In other words, despite the common misunderstanding that EFM (electronic fetal monitoring) is primarily for the benefit of the mother and baby, it is firstly there for the obstetrician. Giving mothers this clearer understand should help make decisions about fetal monitoring a little easier. Unless in the case of a real need for continuous monitoring, one can always request intermittent monitoring by their obstetrician. Most baby-friendly hospitals are willing to work with moms to find a compromise that makes both patient and hospital feel comfortable.

Doctors sometimes rupture the amniotic membranes or “break the waters,” supposedly to strengthen contractions and shorten labor. But the practice doesn’t have that affect and may increase the risk of C-sections, according to a 2009 review of 15 trials involving 5,583 women. In addition, artificially rupturing amniotic membranes can cause rare but serious complications, including problems with the umbilical cord or the baby’s heart rate.

In truth, AROM (artificial rupture of membranes) often *does* help strengthen contractions which *can* shorten labours… but it also comes with many possible risks. Though it sounds “natural” to break someone’s waters, it is actually an intervention in the labouring process. It is important to make sure you are aware of the possible risks before deciding this is the right step for you.

“Get labor support. Women who receive continuous support are in labor for shorter periods and are less likely to need intervention. The most effective support comes from someone who is not a member of the hospital staff and is not in your social network—a doula, or trained birth assistant, for example—according to a systematic review of 21 studies involving more than 15,000 women in a range of circumstances and settings. Ask your provider for a referral, and see if your insurance company will cover doula care.”

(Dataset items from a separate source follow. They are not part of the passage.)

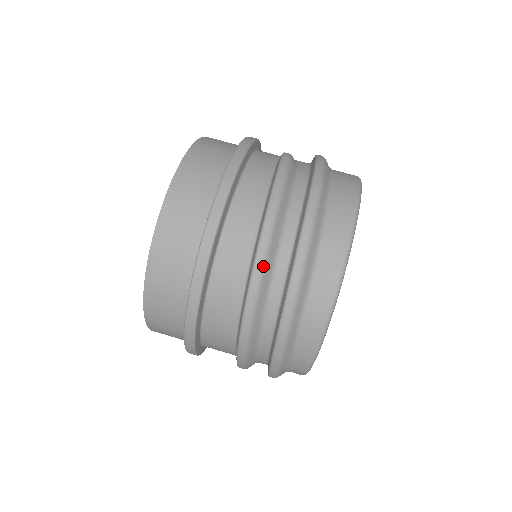
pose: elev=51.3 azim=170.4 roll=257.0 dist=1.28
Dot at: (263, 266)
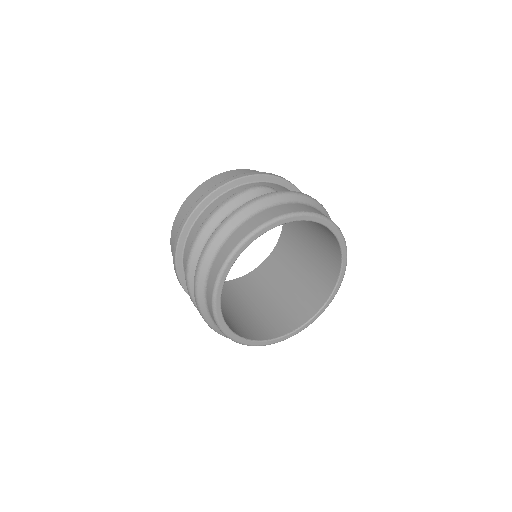
Dot at: (193, 248)
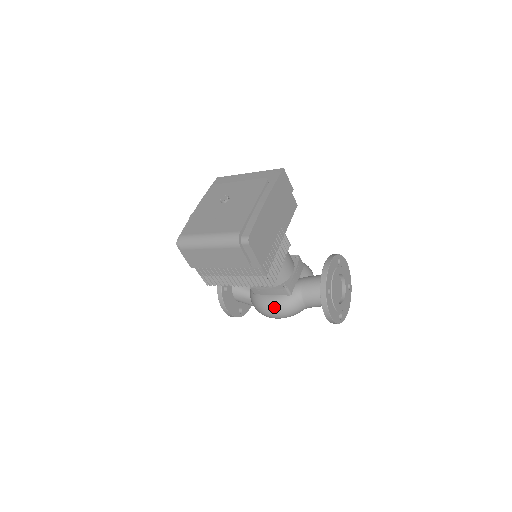
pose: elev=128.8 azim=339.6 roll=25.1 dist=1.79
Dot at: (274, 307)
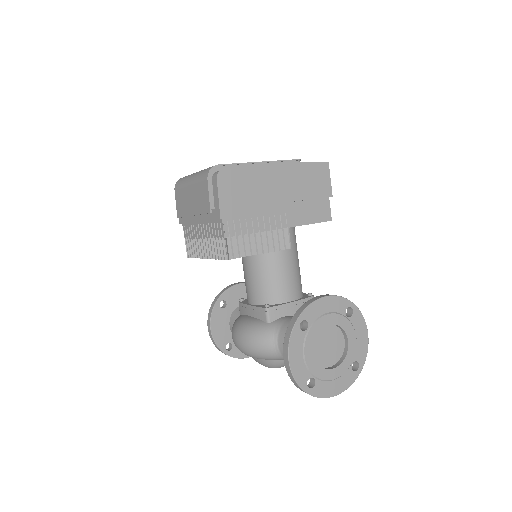
Dot at: (243, 329)
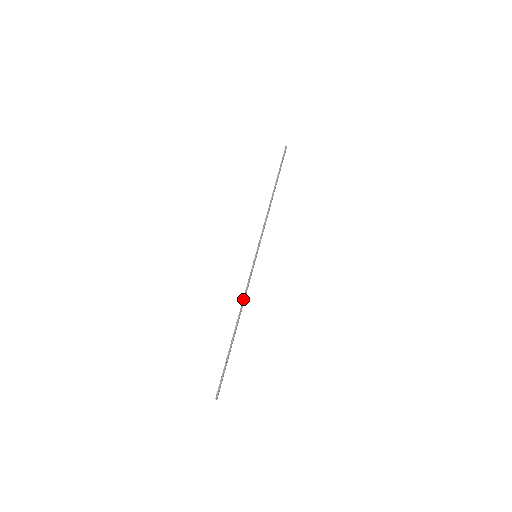
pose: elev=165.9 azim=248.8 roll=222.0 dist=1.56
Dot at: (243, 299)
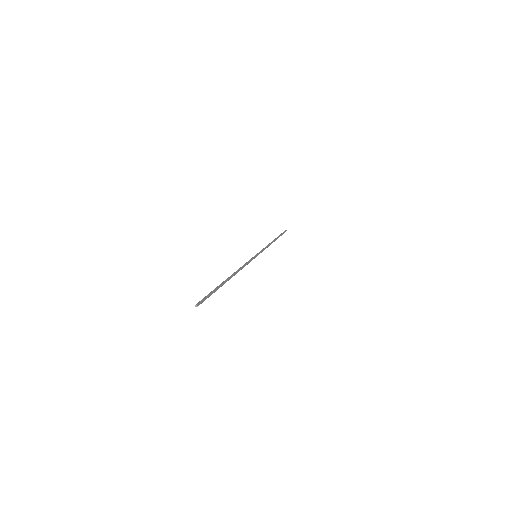
Dot at: (240, 268)
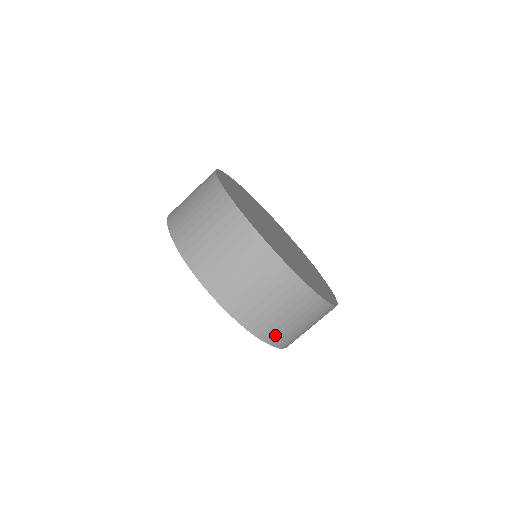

Of course I agree wholeheartedly with this! Though I would say, not everyone needs nor wants a professional doula. Birthing support can come in a variety of forms and needn’t be limited to one person. Some prefer a whole support team, whilst others prefer the privacy and meditative feel of only having one or two trusted people help them through their births.  Birthing support teams can be built from a combination of trust friends, family members, spouses, doulas, midwives and nurses. Deciding what type of birth you would like to have should come first, followed by finding the right place for your birth, and next in line is to find the complimentary team to assist you in your goals. Once all of these are in order you can begin to hash out the details to help you attain the healthiest and safest birth for you and your little one.